**Kaynak Metin**.

5 Şubat 2016 Cuma

'Gözlerindeki Canavar&Ruhumdaki Canavar' Kitap Yorumu



Kırmızı Başlıklı Kız, Koca Kötü Kurt'a âşık olursa… Ignazio Vitale iyi bir adam değildi. Onu ilk gördüğümde tehlikeyi sezmiştim. Karanlık ve öldürücü… Büyüleyici ve ürkütücü... İstediğim her şey ve ihtiyacım olan son şey... Saplantı…

Beni ağına düşürmesi, yatağa atması ve 
hayatına dahil etmesi çok uzun sürmedi. Onun sırları vardı, hayal bile edemeyeceğim sırlar… Gözlerindeki karanlık, ürkütücü ve heyecan vericiydi. O, yakışıklı prens maskesi ardına gizlenmiş bir canavardı ve maskesini çıkardığında her şey değişmişti. Ondan nefret etmek istiyordum. Bazen ediyordum da... Ama bu onu sevmeme engel olmuyordu.
(Tanıtım Bülteninden)



Yabancı
Özgün Adı: Monster in His Eyes
Sayfa Sayısı:443
Goodreads:4,25




Ben iyi bir adam değilim. Değilim işte. Biliyorum. İçimde, dünyada en ufak ışık zerresi bile bırakmayacak kadar karanlık var. Ama zarar veremeyeceğim biri var, söndürmeye cesaret edemediğim tek bir ışık… Karissa. Benim bir canavar olduğumu düşünüyor ve belki de öyleyim. Onu her dokunuşumla ürkütüyor, ruhuna işkence ediyorum. Ama ben tek değilim. Dünya canavarlarla dolu ve en tehlikelileri ben değilim. Onların yanına bile yaklaşmıyorum. Tanrı bana yardım etsin ki onu seviyorum. Seviyorum işte. Ve Tanrı, onu benden almaya çalışan herkese de yardım etsin.

**Verilen Kayıtlar**.

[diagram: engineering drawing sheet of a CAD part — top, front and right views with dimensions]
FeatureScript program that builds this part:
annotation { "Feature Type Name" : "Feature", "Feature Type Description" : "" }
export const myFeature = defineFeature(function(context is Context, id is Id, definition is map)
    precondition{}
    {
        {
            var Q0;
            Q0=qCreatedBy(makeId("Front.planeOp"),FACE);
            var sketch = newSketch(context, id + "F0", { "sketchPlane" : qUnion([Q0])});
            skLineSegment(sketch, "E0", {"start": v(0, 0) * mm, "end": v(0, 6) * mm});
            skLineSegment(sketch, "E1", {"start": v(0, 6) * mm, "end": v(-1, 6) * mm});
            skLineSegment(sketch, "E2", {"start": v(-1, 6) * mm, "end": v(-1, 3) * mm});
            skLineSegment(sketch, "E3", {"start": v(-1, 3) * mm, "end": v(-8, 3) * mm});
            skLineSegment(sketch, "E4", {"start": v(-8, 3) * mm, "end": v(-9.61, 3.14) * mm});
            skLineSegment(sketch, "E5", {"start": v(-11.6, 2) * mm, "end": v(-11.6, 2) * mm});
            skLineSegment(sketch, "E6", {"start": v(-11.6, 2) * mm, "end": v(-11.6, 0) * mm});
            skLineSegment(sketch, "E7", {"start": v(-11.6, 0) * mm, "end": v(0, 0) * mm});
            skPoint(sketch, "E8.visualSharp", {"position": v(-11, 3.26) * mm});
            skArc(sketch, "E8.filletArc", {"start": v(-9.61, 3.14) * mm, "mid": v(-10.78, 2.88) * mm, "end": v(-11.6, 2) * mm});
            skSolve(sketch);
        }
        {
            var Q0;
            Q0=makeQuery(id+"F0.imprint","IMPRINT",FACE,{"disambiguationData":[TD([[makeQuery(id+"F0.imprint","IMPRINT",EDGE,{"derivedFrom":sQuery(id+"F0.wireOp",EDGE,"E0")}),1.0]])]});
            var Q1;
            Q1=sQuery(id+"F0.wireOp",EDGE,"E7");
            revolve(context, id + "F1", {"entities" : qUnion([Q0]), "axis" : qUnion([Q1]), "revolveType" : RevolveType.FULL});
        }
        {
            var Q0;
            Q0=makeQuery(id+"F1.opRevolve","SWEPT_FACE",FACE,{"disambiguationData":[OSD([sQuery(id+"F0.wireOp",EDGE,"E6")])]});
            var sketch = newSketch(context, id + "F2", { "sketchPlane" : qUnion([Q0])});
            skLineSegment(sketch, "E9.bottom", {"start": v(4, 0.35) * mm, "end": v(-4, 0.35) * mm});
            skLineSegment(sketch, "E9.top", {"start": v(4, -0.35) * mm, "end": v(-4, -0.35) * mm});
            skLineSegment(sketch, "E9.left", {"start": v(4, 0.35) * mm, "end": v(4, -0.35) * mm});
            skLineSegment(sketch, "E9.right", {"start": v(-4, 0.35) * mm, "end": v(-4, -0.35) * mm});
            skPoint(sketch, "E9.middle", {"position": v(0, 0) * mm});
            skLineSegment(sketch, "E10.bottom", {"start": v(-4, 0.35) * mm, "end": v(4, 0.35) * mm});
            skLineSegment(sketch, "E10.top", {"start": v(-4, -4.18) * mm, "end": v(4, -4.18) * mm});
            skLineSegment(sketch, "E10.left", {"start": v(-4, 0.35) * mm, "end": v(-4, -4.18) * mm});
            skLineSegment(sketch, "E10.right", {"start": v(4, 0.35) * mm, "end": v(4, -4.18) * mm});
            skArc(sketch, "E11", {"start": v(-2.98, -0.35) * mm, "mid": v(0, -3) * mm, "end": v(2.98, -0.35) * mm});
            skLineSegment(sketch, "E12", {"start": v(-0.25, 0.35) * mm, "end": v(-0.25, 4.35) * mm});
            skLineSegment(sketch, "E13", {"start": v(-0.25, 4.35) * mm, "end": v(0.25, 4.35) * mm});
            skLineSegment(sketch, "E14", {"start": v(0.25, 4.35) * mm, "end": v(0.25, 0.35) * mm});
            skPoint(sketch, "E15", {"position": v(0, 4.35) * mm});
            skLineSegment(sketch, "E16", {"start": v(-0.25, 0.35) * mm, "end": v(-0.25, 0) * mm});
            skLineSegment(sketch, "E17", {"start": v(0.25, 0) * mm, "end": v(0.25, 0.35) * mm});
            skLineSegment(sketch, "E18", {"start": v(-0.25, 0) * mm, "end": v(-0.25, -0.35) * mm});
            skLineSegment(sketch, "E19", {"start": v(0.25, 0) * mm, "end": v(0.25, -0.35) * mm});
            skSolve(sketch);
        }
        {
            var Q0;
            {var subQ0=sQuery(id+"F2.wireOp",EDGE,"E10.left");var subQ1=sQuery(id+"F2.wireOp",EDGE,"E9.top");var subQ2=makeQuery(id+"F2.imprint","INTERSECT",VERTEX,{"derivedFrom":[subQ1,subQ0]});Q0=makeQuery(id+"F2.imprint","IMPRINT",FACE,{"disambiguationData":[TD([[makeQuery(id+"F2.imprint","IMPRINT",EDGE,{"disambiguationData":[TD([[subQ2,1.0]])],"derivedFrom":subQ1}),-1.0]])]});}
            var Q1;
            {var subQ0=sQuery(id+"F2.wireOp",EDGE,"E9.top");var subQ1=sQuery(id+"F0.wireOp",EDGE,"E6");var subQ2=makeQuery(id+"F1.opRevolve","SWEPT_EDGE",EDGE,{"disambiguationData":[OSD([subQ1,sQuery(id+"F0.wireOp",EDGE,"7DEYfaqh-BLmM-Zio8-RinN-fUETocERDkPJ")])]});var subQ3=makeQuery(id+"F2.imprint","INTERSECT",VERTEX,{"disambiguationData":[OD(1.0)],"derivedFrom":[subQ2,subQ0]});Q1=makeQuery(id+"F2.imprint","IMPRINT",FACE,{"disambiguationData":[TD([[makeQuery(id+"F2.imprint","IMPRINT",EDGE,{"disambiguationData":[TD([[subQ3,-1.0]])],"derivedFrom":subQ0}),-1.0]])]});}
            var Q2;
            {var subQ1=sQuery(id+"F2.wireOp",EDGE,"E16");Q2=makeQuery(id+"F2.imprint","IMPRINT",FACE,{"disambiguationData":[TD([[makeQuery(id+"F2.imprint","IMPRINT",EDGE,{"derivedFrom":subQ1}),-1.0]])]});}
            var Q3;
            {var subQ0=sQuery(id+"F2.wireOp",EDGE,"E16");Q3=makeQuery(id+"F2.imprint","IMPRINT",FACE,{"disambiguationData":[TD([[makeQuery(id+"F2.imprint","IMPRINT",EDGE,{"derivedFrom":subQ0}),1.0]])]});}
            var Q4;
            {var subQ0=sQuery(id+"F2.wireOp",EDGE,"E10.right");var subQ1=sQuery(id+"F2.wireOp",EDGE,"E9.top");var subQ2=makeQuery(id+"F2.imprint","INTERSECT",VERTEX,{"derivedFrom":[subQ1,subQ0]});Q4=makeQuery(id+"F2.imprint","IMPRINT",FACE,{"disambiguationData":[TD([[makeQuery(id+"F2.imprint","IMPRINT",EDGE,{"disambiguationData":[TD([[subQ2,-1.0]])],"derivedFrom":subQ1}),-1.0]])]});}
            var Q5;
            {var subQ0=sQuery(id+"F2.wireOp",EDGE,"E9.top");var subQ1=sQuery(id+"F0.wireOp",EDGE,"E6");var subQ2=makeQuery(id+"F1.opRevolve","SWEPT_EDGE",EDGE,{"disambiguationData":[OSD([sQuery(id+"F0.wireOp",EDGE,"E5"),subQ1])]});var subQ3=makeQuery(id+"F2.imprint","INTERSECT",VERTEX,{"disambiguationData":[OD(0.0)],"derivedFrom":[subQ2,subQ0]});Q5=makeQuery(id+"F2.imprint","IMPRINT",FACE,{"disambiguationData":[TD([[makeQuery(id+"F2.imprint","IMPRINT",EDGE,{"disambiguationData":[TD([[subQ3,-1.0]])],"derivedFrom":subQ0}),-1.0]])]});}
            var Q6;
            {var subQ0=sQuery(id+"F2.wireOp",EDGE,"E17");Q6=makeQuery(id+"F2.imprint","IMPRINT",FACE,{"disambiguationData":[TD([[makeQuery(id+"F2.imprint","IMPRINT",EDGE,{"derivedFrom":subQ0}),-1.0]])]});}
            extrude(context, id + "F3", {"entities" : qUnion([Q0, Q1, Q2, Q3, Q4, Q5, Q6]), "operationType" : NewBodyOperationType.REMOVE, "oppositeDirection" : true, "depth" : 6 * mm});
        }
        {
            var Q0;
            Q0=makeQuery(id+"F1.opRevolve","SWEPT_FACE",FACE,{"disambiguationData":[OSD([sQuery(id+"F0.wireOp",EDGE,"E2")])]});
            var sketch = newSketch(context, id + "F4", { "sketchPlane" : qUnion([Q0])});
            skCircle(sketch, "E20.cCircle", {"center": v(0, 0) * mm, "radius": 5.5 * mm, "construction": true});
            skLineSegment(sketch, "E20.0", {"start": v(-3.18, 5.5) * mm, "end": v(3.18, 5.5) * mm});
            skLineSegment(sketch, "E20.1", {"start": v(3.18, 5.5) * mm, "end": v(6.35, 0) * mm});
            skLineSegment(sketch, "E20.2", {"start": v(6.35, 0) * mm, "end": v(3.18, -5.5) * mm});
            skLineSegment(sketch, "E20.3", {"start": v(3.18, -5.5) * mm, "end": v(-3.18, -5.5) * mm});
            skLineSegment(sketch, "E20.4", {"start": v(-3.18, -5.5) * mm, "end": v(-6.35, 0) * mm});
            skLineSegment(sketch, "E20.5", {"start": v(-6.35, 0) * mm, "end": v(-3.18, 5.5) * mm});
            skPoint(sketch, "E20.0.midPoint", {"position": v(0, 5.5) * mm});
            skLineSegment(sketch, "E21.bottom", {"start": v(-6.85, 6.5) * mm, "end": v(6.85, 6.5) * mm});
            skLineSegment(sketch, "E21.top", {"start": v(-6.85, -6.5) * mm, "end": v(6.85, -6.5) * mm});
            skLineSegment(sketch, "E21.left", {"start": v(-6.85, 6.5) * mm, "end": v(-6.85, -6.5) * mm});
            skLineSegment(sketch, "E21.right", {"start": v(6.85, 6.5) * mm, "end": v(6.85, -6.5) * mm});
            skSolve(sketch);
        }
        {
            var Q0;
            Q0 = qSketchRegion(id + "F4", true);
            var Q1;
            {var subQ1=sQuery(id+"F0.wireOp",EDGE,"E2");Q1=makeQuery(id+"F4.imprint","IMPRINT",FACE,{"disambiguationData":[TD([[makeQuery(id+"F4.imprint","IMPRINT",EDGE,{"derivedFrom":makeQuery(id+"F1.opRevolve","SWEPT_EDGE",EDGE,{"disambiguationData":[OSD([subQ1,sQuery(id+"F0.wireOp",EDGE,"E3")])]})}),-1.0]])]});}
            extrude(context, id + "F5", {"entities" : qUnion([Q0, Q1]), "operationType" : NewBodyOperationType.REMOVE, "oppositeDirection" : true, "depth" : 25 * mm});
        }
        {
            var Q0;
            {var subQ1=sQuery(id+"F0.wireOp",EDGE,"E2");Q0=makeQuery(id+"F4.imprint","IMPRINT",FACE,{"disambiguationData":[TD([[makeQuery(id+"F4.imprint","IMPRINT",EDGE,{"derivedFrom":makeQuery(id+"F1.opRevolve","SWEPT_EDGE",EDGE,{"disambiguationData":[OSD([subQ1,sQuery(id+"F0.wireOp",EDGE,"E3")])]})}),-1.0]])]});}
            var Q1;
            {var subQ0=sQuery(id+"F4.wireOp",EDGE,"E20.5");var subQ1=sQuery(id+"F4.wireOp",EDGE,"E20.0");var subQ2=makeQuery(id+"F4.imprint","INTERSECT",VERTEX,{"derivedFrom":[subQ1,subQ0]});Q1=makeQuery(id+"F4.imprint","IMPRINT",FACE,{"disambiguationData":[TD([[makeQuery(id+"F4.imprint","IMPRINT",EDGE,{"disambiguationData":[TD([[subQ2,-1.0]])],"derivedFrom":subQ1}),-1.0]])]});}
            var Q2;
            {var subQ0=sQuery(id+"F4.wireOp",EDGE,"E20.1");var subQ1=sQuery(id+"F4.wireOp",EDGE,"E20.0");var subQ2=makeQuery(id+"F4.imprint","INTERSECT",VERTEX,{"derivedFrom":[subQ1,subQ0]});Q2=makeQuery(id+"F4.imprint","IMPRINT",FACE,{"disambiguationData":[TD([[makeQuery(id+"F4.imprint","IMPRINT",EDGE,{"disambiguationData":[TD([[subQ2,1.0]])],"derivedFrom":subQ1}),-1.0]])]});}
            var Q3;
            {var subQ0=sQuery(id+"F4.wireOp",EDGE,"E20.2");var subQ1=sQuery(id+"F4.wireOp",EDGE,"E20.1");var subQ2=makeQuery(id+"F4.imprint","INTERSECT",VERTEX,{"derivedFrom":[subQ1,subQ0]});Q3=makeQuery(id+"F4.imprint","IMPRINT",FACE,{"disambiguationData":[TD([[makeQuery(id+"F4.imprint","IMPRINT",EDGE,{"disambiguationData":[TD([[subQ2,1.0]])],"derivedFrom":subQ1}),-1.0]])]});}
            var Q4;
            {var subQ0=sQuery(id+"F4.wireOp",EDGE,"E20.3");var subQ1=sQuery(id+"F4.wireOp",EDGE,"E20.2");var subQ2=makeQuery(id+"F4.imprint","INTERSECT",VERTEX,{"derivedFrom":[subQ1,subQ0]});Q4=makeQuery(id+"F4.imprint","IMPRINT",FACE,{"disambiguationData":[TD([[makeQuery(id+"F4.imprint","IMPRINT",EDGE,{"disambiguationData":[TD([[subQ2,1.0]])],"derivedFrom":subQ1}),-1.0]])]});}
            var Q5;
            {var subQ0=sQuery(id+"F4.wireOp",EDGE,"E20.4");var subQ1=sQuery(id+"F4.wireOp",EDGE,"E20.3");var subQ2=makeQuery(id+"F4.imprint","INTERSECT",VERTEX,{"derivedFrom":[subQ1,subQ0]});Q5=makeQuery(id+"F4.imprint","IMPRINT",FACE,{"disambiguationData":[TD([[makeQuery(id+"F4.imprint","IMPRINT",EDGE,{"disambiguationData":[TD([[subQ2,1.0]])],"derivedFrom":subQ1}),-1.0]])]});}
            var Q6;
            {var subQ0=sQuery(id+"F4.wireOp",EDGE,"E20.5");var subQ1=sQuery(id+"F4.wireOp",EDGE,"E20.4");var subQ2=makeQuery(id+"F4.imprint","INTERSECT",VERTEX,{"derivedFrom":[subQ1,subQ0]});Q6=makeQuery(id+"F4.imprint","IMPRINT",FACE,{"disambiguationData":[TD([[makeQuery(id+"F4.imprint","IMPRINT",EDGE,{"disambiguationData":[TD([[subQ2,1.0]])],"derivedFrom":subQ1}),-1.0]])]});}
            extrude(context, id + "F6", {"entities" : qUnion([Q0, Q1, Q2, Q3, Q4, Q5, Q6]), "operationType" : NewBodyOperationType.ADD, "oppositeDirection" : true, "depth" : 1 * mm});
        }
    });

**Görevler**.
- a) Kitap yorumunun "Ben iyi bir" sözcüklerinin geçtiği yerden başlayıp "de yardım etsin." sözcüklerinden sonra biten bölümünü aynen kopyalayın.
- b) Listenin en başından başlayıp "v(-11, 3.26) *" ifadesini içeren satırla biten satırları, bu satır da dahil olmak üzere, aynen yazın.
Metin ile liste birbirinden farklı kaynaklardan alınmıştır.

**Görevlere Göre Çözümler**.
- a)
Ben iyi bir adam değilim. Değilim işte. Biliyorum. İçimde, dünyada en ufak ışık zerresi bile bırakmayacak kadar karanlık var. Ama zarar veremeyeceğim biri var, söndürmeye cesaret edemediğim tek bir ışık… Karissa. Benim bir canavar olduğumu düşünüyor ve belki de öyleyim. Onu her dokunuşumla ürkütüyor, ruhuna işkence ediyorum. Ama ben tek değilim. Dünya canavarlarla dolu ve en tehlikelileri ben değilim. Onların yanına bile yaklaşmıyorum. Tanrı bana yardım etsin ki onu seviyorum. Seviyorum işte. Ve Tanrı, onu benden almaya çalışan herkese de yardım etsin.

- b)
[diagram: engineering drawing sheet of a CAD part — top, front and right views with dimensions]
FeatureScript program that builds this part:
annotation { "Feature Type Name" : "Feature", "Feature Type Description" : "" }
export const myFeature = defineFeature(function(context is Context, id is Id, definition is map)
    precondition{}
    {
        {
            var Q0;
            Q0=qCreatedBy(makeId("Front.planeOp"),FACE);
            var sketch = newSketch(context, id + "F0", { "sketchPlane" : qUnion([Q0])});
            skLineSegment(sketch, "E0", {"start": v(0, 0) * mm, "end": v(0, 6) * mm});
            skLineSegment(sketch, "E1", {"start": v(0, 6) * mm, "end": v(-1, 6) * mm});
            skLineSegment(sketch, "E2", {"start": v(-1, 6) * mm, "end": v(-1, 3) * mm});
            skLineSegment(sketch, "E3", {"start": v(-1, 3) * mm, "end": v(-8, 3) * mm});
            skLineSegment(sketch, "E4", {"start": v(-8, 3) * mm, "end": v(-9.61, 3.14) * mm});
            skLineSegment(sketch, "E5", {"start": v(-11.6, 2) * mm, "end": v(-11.6, 2) * mm});
            skLineSegment(sketch, "E6", {"start": v(-11.6, 2) * mm, "end": v(-11.6, 0) * mm});
            skLineSegment(sketch, "E7", {"start": v(-11.6, 0) * mm, "end": v(0, 0) * mm});
            skPoint(sketch, "E8.visualSharp", {"position": v(-11, 3.26) * mm});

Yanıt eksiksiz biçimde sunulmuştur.